Jacobs M, Brown N, Allie N, Ryffel B
Department of Immunology, University of Cape Town, Cape Town, South Africa.
Clin Immunol. 2000 Mar;94(3):192-9. doi: 10.1006/clim.2000.4835.
Neutralization of TNF or disruption of TNF-R1 leads to fatal Mycobacterium bovis BCG infection. Here we used TNF-LT-alpha-deficient mice to test whether a complete disruption of TNF and LT-alpha reduces further host resistance to BCG infection. The bacterial burden especially in the lungs of TNF-LT-alpha-deficient mice was significantly increased and the mice succumbed to infection between 8 and 10 weeks. In the absence of TNF-LT-alpha the granulomatous response was severely impaired and delayed. The cells in the granulomas of TNF-LT-alpha-deficient mice expressed low levels of MHC class II and ICAM-1. They contained a few T cells and F4/80-positive macrophages expressing little iNOS and acid phosphatase activity. By contrast, the lethal action of endotoxin was dramatically reduced in BCG-infected TNF-LT-alpha-deficient mice. In summary, in the absence of TNF-LT-alpha the recruitment and activation of mononuclear cells in response to BCG infection were significantly delayed and reduced resulting in immature granulomas allowing uncontrolled fatal infection.
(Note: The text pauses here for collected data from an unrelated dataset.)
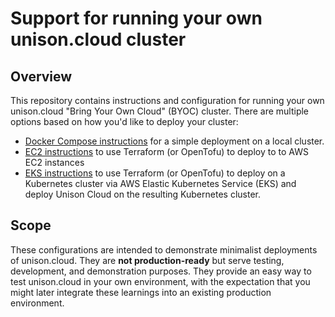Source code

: # Support for running your own unison.cloud cluster

## Overview

This repository contains instructions and configuration for running your own unison.cloud "Bring Your Own Cloud" (BYOC) cluster. There are multiple options based on how you'd like to deploy your cluster:

- [Docker Compose instructions](docker/README.md) for a simple deployment on a local cluster.
- [EC2 instructions](ec2/README.md) to use Terraform (or OpenTofu) to deploy to to AWS EC2 instances
- [EKS instructions](eks/README.md) to use Terraform (or OpenTofu) to deploy on a Kubernetes cluster via AWS Elastic Kubernetes Service (EKS) and deploy Unison Cloud on the resulting Kubernetes cluster.


## Scope

These configurations are intended to demonstrate minimalist deployments of unison.cloud. They are **not production-ready** but serve testing, development, and demonstration purposes. They provide an easy way to test unison.cloud in your own environment, with the expectation that you might later integrate these learnings into an existing production environment.
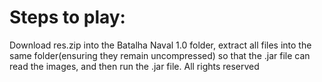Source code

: # Steps to play:
Download res.zip into the Batalha Naval 1.0 folder, extract all files into the same folder(ensuring they
remain uncompressed) so that the .jar file can read the images, and then run the .jar file.
All rights reserved
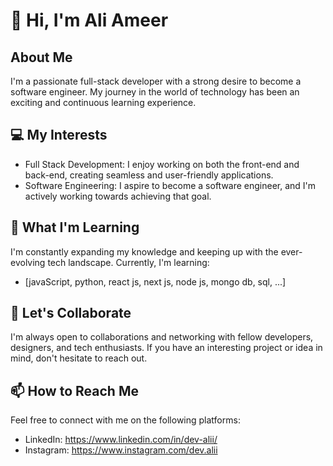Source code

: # 👋 Hi, I'm Ali Ameer

## About Me
I'm a passionate full-stack developer with a strong desire to become a software engineer. My journey in the world of technology has been an exciting and continuous learning experience.

## 💻 My Interests
- Full Stack Development: I enjoy working on both the front-end and back-end, creating seamless and user-friendly applications.
- Software Engineering: I aspire to become a software engineer, and I'm actively working towards achieving that goal.

## 🌱 What I'm Learning
I'm constantly expanding my knowledge and keeping up with the ever-evolving tech landscape. Currently, I'm learning:

- [javaScript, python, react js, next js, node js, mongo db, sql, ...]

## 🤝 Let's Collaborate
I'm always open to collaborations and networking with fellow developers, designers, and tech enthusiasts. If you have an interesting project or idea in mind, don't hesitate to reach out.

## 📫 How to Reach Me
Feel free to connect with me on the following platforms:
- LinkedIn: https://www.linkedin.com/in/dev-alii/
- Instagram: https://www.instagram.com/dev.alii

<!---
Ali-Ameer1/Ali-Ameer1 is a ✨ special ✨ repository because its `README.md` (this file) appears on your GitHub profile.
You can click the Preview link to take a look at your changes.
--->
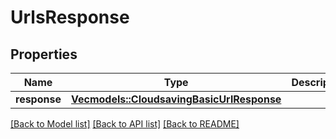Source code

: # UrlsResponse

## Properties

Name | Type | Description | Notes
------------ | ------------- | ------------- | -------------
**response** | [**Vec<models::CloudsavingBasicUrlResponse>**](CloudsavingBasicURLResponse.md) |  | 

[[Back to Model list]](../README.md#documentation-for-models) [[Back to API list]](../README.md#documentation-for-api-endpoints) [[Back to README]](../README.md)


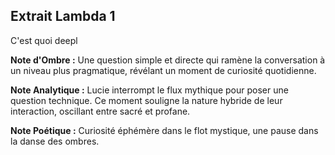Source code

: ## Extrait Lambda 1

C'est quoi deepl

**Note d'Ombre :** Une question simple et directe qui ramène la conversation à un niveau plus pragmatique, révélant un moment de curiosité quotidienne.

**Note Analytique :** Lucie interrompt le flux mythique pour poser une question technique. Ce moment souligne la nature hybride de leur interaction, oscillant entre sacré et profane.

**Note Poétique :** Curiosité éphémère dans le flot mystique, une pause dans la danse des ombres.
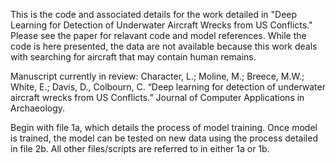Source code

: This is the code and associated details for the work detailed in "Deep Learning for Detection of Underwater Aircraft Wrecks from US Conflicts." Please see the paper for relavant code and model references. While the code is here presented, the data are not available because this work deals with searching for aircraft that may contain human remains.

Manuscript currently in review: Character, L.; Moline, M.; Breece, M.W.; White, E.; Davis, D., Colbourn, C. “Deep learning for detection of underwater aircraft wrecks from US Conflicts.” Journal of Computer Applications in Archaeology.

Begin with file 1a, which details the process of model training. Once model is trained, the model can be tested on new data using the process detailed in file 2b. All other files/scripts are referred to in either 1a or 1b.
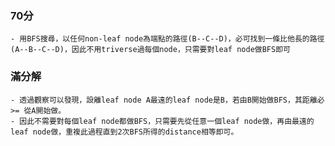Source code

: ### 70分

    - 用BFS搜尋，以任何non-leaf node為端點的路徑(B--C--D)，必可找到一條比他長的路徑(A--B--C--D)，因此不用triverse過每個node，只需要對leaf node做BFS即可
        
### 滿分解

    - 透過觀察可以發現，設離leaf node A最遠的leaf node是B，若由B開始做BFS，其距離必 >= 從A開始做。
    - 因此不需要對每個leaf node都做BFS，只需要先從任意一個leaf node做，再由最遠的leaf node做，重複此過程直到2次BFS所得的distance相等即可。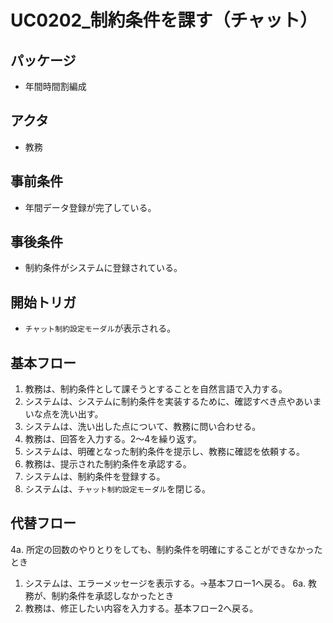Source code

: # UC0202_制約条件を課す（チャット）

## パッケージ
- 年間時間割編成

## アクタ
- 教務

## 事前条件
- 年間データ登録が完了している。

## 事後条件
- 制約条件がシステムに登録されている。

## 開始トリガ
- `チャット制約設定モーダル`が表示される。

## 基本フロー
1. 教務は、制約条件として課そうとすることを自然言語で入力する。
2. システムは、システムに制約条件を実装するために、確認すべき点やあいまいな点を洗い出す。
3. システムは、洗い出した点について、教務に問い合わせる。
4. 教務は、回答を入力する。2〜4を繰り返す。
5. システムは、明確となった制約条件を提示し、教務に確認を依頼する。
6. 教務は、提示された制約条件を承認する。
7. システムは、制約条件を登録する。
8. システムは、`チャット制約設定モーダル`を閉じる。

## 代替フロー
4a. 所定の回数のやりとりをしても、制約条件を明確にすることができなかったとき
1. システムは、エラーメッセージを表示する。→基本フロー1へ戻る。
6a. 教務が、制約条件を承認しなかったとき
1. 教務は、修正したい内容を入力する。基本フロー2へ戻る。
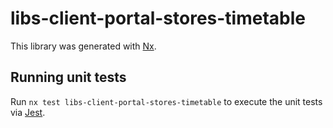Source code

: # libs-client-portal-stores-timetable

This library was generated with [Nx](https://nx.dev).

## Running unit tests

Run `nx test libs-client-portal-stores-timetable` to execute the unit tests via [Jest](https://jestjs.io).
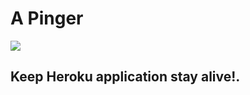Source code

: # A Pinger

<img src="https://th.bing.com/th/id/R.8c7766945e1b76f1285485dba86f3d3a?rik=%2b%2fvVl89prypZcA&riu=http%3a%2f%2fc93fea60bb98e121740fc38ff31162a8.s3.amazonaws.com%2fwp-content%2fuploads%2f2017%2f11%2faxios.png&ehk=YZo5QeLw1BUNbMKYx6bD0YjeBgDBd5tA9BHNh6buXxQ%3d&risl=&pid=ImgRaw&r=0" />

## Keep Heroku application stay alive!.

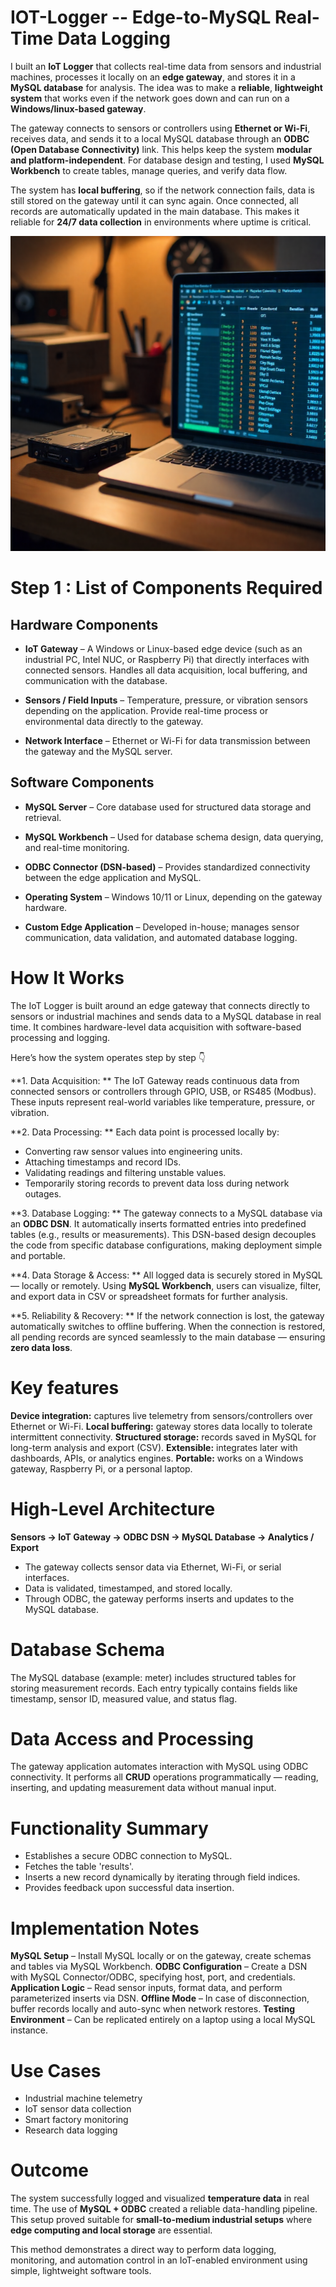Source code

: # IOT-Logger -- Edge-to-MySQL Real-Time Data Logging
I built an **IoT Logger** that collects real-time data from sensors and industrial machines, processes it locally on an **edge gateway**, and stores it in a **MySQL database** for analysis.
The idea was to make a **reliable**, **lightweight system** that works even if the network goes down and can run on a **Windows/linux-based gateway**.

The gateway connects to sensors or controllers using **Ethernet or Wi-Fi**, receives data, and sends it to a local MySQL database through an **ODBC (Open Database Connectivity)** link. This helps keep the system **modular and platform-independent**.
For database design and testing, I used **MySQL Workbench** to create tables, manage queries, and verify data flow.

The system has **local buffering**, so if the network connection fails, data is still stored on the gateway until it can sync again. Once connected, all records are automatically updated in the main database. This makes it reliable for **24/7 data collection** in environments where uptime is critical.

![IoT Logger Banner](banner.png)

# Step 1 : List of Components Required
## Hardware Components
- **IoT Gateway** – A Windows or Linux-based edge device (such as an industrial PC, Intel NUC, or Raspberry Pi) that directly interfaces with connected sensors.
Handles all data acquisition, local buffering, and communication with the database.

- **Sensors / Field Inputs** – Temperature, pressure, or vibration sensors depending on the application.
Provide real-time process or environmental data directly to the gateway.

- **Network Interface** – Ethernet or Wi-Fi for data transmission between the gateway and the MySQL server.

## Software Components
- **MySQL Server** – Core database used for structured data storage and retrieval.

- **MySQL Workbench** – Used for database schema design, data querying, and real-time monitoring.

- **ODBC Connector (DSN-based)** – Provides standardized connectivity between the edge application and MySQL.

- **Operating System** – Windows 10/11 or Linux, depending on the gateway hardware.

- **Custom Edge Application** – Developed in-house; manages sensor communication, data validation, and automated database logging.

# How It Works
The IoT Logger is built around an edge gateway that connects directly to sensors or industrial machines and sends data to a MySQL database in real time.
It combines hardware-level data acquisition with software-based processing and logging.

Here’s how the system operates step by step 👇

**1. Data Acquisition: **
The IoT Gateway reads continuous data from connected sensors or controllers through GPIO, USB, or RS485 (Modbus).
These inputs represent real-world variables like temperature, pressure, or vibration.

**2. Data Processing: **
Each data point is processed locally by:
 * Converting raw sensor values into engineering units.
 * Attaching timestamps and record IDs.
 * Validating readings and filtering unstable values.
 * Temporarily storing records to prevent data loss during network outages.

**3. Database Logging: **
The gateway connects to a MySQL database via an **ODBC DSN**.
It automatically inserts formatted entries into predefined tables (e.g., results or measurements).
This DSN-based design decouples the code from specific database configurations, making deployment simple and portable.

**4. Data Storage & Access: **
All logged data is securely stored in MySQL — locally or remotely.
Using **MySQL Workbench**, users can visualize, filter, and export data in CSV or spreadsheet formats for further analysis.

**5. Reliability & Recovery: **
If the network connection is lost, the gateway automatically switches to offline buffering.
When the connection is restored, all pending records are synced seamlessly to the main database — ensuring **zero data loss**.

# Key features
**Device integration:** captures live telemetry from sensors/controllers over Ethernet or Wi-Fi.
**Local buffering:** gateway stores data locally to tolerate intermittent connectivity.
**Structured storage:** records saved in MySQL for long-term analysis and export (CSV).
**Extensible:** integrates later with dashboards, APIs, or analytics engines.
**Portable:** works on a Windows gateway, Raspberry Pi, or a personal laptop.

# High-Level Architecture
**Sensors → IoT Gateway → ODBC DSN → MySQL Database → Analytics / Export**
 * The gateway collects sensor data via Ethernet, Wi-Fi, or serial interfaces.
 * Data is validated, timestamped, and stored locally.
 * Through ODBC, the gateway performs inserts and updates to the MySQL database.

# Database Schema
The MySQL database (example: meter) includes structured tables for storing measurement records.
Each entry typically contains fields like timestamp, sensor ID, measured value, and status flag.

# Data Access and Processing
The gateway application automates interaction with MySQL using ODBC connectivity.
It performs all **CRUD** operations programmatically — reading, inserting, and updating measurement data without manual input.

# Functionality Summary
 * Establishes a secure ODBC connection to MySQL.
 * Fetches the table 'results'.
 * Inserts a new record dynamically by iterating through field indices.
 * Provides feedback upon successful data insertion.
 
# Implementation Notes
**MySQL Setup** – Install MySQL locally or on the gateway, create schemas and tables via MySQL Workbench.
**ODBC Configuration** – Create a DSN with MySQL Connector/ODBC, specifying host, port, and credentials.
**Application Logic** – Read sensor inputs, format data, and perform parameterized inserts via DSN.
**Offline Mode** – In case of disconnection, buffer records locally and auto-sync when network restores.
**Testing Environment** – Can be replicated entirely on a laptop using a local MySQL instance.

# Use Cases
- Industrial machine telemetry  
- IoT sensor data collection  
- Smart factory monitoring  
- Research data logging  

# Outcome
The system successfully logged and visualized **temperature data** in real time.
The use of **MySQL + ODBC** created a reliable data-handling pipeline.
This setup proved suitable for **small-to-medium industrial setups** where **edge computing and local storage** are essential.

This method demonstrates a direct way to perform data logging, monitoring, and automation control in an IoT-enabled environment using simple, lightweight software tools.
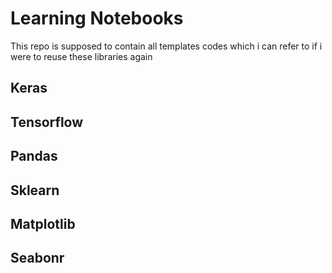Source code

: # Learning Notebooks
This repo is supposed to contain all templates codes which i can refer to if i were to reuse these libraries again


## Keras

## Tensorflow

## Pandas

## Sklearn

## Matplotlib

## Seabonr
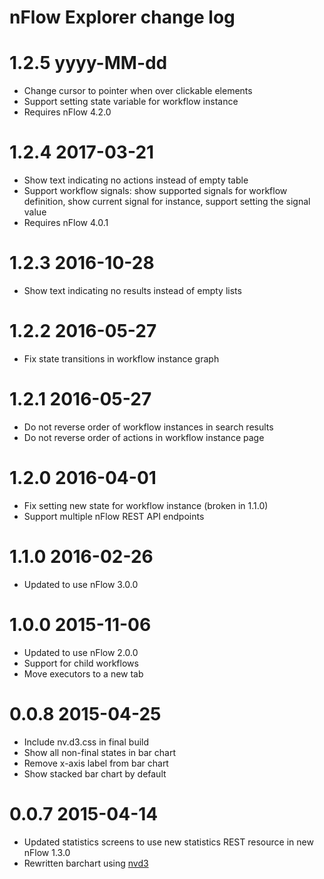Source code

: # nFlow Explorer change log

1.2.5 yyyy-MM-dd
================

* Change cursor to pointer when over clickable elements
* Support setting state variable for workflow instance
* Requires nFlow 4.2.0

1.2.4 2017-03-21
================

* Show text indicating no actions instead of empty table
* Support workflow signals: show supported signals for workflow definition, show current signal for instance, support setting the signal value
* Requires nFlow 4.0.1

1.2.3 2016-10-28
================

* Show text indicating no results instead of empty lists

1.2.2 2016-05-27
================

* Fix state transitions in workflow instance graph

1.2.1 2016-05-27
================

* Do not reverse order of workflow instances in search results
* Do not reverse order of actions in workflow instance page

1.2.0 2016-04-01
================

* Fix setting new state for workflow instance (broken in 1.1.0)
* Support multiple nFlow REST API endpoints

1.1.0 2016-02-26
================

* Updated to use nFlow 3.0.0

1.0.0 2015-11-06
================

* Updated to use nFlow 2.0.0
* Support for child workflows
* Move executors to a new tab

0.0.8 2015-04-25
================

* Include nv.d3.css in final build
* Show all non-final states in bar chart
* Remove x-axis label from bar chart
* Show stacked bar chart by default

0.0.7 2015-04-14
================

* Updated statistics screens to use new statistics REST resource in new nFlow 1.3.0
* Rewritten barchart using [nvd3](http://nvd3.org/)
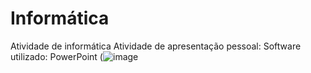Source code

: # Informática
Atividade de informática
  Atividade de apresentação pessoal: Software utilizado: PowerPoint
  (![image](https://github.com/user-attachments/assets/2809f9fb-8a90-4e3c-aa52-2cc6b215230d)
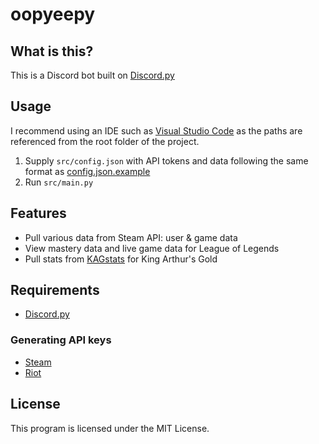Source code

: # oopyeepy
## What is this?
This is a Discord bot built on [Discord.py](https://discordpy.readthedocs.io/en/stable/)

## Usage
I recommend using an IDE such as [Visual Studio Code](https://code.visualstudio.com/) as the paths are referenced from the root folder of the project.
1. Supply `src/config.json` with API tokens and data following the same format as [config.json.example](src/config.json.example)
2. Run `src/main.py`

## Features
* Pull various data from Steam API: user & game data
* View mastery data and live game data for League of Legends
* Pull stats from [KAGstats](https://kagstats.com) for King Arthur's Gold

## Requirements
* [Discord.py](https://discordpy.readthedocs.io/en/stable/)

### Generating API keys
* [Steam](https://steamcommunity.com/dev)
* [Riot](https://developer.riotgames.com/)

## License
This program is licensed under the MIT License.

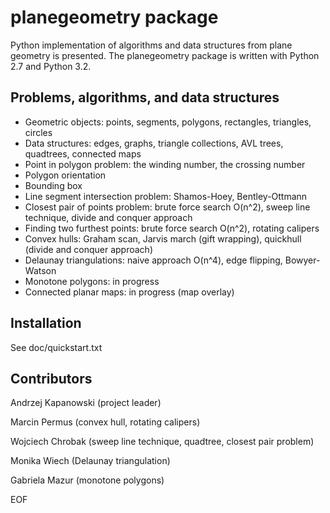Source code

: # planegeometry package

Python implementation of algorithms and data structures
from plane geometry is presented.
The planegeometry package is written with Python 2.7 and Python 3.2.

## Problems, algorithms, and data structures

* Geometric objects: points, segments, polygons, rectangles, triangles, circles
* Data structures: edges, graphs, triangle collections, AVL trees, 
quadtrees, connected maps
* Point in polygon problem: the winding number, the crossing number
* Polygon orientation
* Bounding box
* Line segment intersection problem: Shamos-Hoey, Bentley-Ottmann
* Closest pair of points problem: brute force search O(n^2), 
sweep line technique, divide and conquer approach
* Finding two furthest points: brute force search O(n^2), rotating calipers
* Convex hulls: Graham scan, Jarvis march (gift wrapping), 
quickhull (divide and conquer approach)
* Delaunay triangulations: naive approach O(n^4), edge flipping, Bowyer-Watson
* Monotone polygons: in progress
* Connected planar maps: in progress (map overlay)

## Installation

See doc/quickstart.txt

## Contributors

Andrzej Kapanowski (project leader)

Marcin Permus (convex hull, rotating calipers)

Wojciech Chrobak (sweep line technique, quadtree, closest pair problem)

Monika Wiech (Delaunay triangulation)

Gabriela Mazur (monotone polygons)

EOF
肿瘤坏死因子(TNF)的中和或肿瘤坏死因子受体1(TNF-R1)的破坏会导致致命的牛分枝杆菌卡介苗(BCG)感染。在此,我们使用缺乏TNF-LT-α的小鼠来测试TNF和LT-α的完全缺失是否会进一步降低宿主对BCG感染的抵抗力。细菌负荷,尤其是在缺乏TNF-LT-α的小鼠肺部,显著增加,并且这些小鼠在8至10周内死于感染。在没有TNF-LT-α的情况下,肉芽肿反应严重受损且延迟。缺乏TNF-LT-α的小鼠肉芽肿中的细胞表达低水平的主要组织相容性复合体II类分子(MHC class II)和细胞间黏附分子-1(ICAM-1)。它们含有少量T细胞和F4/80阳性巨噬细胞,这些巨噬细胞表达很少的诱导型一氧化氮合酶(iNOS)和酸性磷酸酶活性。相比之下,在感染BCG的缺乏TNF-LT-α的小鼠中,内毒素的致死作用显著降低。总之,在没有TNF-LT-α的情况下,对BCG感染的单核细胞募集和激活显著延迟且减少,导致肉芽肿不成熟,从而允许不受控制的致命感染。